Marco Island is participating in a county-wide study by Dr. Peter Cheng, University of Florida, and Dr. Michael Savarese, Florida Gulf Coast University, on climate change. The team has received a $1,000,000 grant from the National Oceanic and Atmospheric Administration (NOAA); and their work will include recommendations to help fortify the county, and our city, against possible storm surges.

As many islanders appreciate, mangroves are the first line of defense in a storm; and our mangroves have all but disappeared due to early developers' lack of understanding. Mangroves are critical to our natural environment. Tigertail Beach and Sand Dollar are an example of the natural protection mangroves provide to our coastline and property. The Urban Resilience Planning Team, of which I am a member, will look at how we can harden our coastline.

At its December meeting, the Women’s Republican Club of Naples hosted the most senior Republican woman in the US Senate, Senator Susan Collins of Maine.
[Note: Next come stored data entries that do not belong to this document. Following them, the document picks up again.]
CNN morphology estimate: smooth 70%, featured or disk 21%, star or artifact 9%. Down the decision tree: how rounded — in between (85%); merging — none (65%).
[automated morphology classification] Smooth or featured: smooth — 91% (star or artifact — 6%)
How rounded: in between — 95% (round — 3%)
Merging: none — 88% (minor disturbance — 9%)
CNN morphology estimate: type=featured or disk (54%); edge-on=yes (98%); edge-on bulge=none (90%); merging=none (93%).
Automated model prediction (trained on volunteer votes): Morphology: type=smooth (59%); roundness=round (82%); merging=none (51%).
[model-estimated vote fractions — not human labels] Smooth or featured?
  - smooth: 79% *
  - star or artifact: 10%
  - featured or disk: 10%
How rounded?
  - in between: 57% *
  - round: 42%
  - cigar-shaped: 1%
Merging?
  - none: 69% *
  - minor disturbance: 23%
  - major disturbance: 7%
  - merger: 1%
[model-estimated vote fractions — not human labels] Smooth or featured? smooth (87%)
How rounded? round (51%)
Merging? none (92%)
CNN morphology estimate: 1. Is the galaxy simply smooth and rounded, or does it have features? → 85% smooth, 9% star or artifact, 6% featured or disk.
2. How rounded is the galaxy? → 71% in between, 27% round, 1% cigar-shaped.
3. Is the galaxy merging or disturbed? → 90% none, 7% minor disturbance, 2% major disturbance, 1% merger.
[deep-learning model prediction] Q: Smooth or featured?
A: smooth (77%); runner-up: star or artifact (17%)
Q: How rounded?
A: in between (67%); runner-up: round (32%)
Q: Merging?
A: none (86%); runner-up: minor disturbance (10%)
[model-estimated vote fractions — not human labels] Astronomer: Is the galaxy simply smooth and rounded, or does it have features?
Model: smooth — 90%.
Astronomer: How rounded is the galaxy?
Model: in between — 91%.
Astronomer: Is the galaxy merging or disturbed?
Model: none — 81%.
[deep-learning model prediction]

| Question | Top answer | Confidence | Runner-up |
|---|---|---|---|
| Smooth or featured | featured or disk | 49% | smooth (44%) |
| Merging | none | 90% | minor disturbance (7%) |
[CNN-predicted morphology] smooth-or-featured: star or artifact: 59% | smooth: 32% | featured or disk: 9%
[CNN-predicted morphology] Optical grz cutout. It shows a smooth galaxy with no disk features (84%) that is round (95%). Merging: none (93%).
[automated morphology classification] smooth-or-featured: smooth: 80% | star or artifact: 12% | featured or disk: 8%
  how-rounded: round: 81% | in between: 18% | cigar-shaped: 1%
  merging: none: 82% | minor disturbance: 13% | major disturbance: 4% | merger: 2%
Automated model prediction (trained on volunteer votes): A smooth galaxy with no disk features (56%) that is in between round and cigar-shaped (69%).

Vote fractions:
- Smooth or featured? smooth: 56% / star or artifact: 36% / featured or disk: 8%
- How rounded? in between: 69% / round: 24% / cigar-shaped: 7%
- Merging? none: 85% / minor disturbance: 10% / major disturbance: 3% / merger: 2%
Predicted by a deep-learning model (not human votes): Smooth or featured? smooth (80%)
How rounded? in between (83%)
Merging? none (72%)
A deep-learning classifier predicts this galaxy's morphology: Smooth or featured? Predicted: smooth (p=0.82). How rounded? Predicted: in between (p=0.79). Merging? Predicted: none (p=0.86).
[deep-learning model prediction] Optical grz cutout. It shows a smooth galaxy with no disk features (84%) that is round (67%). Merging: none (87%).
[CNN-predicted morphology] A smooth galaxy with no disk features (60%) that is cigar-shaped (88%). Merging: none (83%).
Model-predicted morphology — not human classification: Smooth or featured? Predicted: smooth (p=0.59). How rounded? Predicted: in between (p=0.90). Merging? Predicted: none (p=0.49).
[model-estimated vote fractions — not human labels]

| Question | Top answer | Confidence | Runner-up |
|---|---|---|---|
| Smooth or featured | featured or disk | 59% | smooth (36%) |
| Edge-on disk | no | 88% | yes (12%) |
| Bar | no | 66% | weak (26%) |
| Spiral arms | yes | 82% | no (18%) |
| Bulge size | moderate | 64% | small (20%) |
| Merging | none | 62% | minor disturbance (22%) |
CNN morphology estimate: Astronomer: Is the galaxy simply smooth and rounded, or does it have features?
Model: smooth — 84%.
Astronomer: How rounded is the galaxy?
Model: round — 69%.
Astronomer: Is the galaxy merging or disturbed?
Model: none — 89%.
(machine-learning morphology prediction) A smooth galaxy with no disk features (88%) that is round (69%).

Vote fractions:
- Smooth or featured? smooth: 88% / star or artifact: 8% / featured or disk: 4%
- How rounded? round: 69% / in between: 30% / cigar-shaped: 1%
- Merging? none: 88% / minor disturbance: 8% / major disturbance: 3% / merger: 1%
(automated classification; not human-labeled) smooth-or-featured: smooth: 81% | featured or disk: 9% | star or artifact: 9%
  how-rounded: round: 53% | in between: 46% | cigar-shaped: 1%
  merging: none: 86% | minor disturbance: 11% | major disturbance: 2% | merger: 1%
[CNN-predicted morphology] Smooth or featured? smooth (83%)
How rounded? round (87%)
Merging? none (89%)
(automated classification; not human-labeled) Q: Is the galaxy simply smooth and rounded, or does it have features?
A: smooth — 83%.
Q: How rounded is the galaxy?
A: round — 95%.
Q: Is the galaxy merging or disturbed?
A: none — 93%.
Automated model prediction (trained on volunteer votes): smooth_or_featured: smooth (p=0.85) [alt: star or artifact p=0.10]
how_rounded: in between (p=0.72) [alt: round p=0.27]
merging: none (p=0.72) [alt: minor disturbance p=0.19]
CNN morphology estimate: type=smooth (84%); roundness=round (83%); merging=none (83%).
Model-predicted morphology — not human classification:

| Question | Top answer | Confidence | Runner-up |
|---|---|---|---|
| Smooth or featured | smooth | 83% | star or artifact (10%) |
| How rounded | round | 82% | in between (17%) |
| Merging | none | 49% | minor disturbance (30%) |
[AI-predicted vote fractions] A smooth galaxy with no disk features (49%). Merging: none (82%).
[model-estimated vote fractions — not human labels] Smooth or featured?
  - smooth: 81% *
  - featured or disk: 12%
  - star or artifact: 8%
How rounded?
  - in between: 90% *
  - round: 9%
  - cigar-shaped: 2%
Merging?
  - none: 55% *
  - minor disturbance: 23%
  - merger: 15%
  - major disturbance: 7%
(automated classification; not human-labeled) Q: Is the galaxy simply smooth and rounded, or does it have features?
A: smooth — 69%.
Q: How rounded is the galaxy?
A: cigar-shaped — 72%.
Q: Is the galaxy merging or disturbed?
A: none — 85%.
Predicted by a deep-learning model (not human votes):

Senator Collins spoke about how women mentors and role models had influenced her career and encouraged more women to run for office. That got me thinking about Marco Island. During the first city council election in 1997, 41 people ran for office, including nine women. One woman was elected. Until 2008, women continued to serve on every council, with three serving concurrently from 2002 to 2006. An eight-year gap followed until I was elected in 2016.

Early this year, Marco Island lost one of the titans of our community, Herb Savage. Colonel Savage will always be in our hearts; and I will personally miss him. Herb was drafted and served in the Army Corps of Engineers, instructing mine warfare and demolitions to the servicemen arriving in Europe during WWII. When the Korean conflict broke out, Herb again answered the call to service. Happy 100th Birthday, Herb! Thank you for the memories.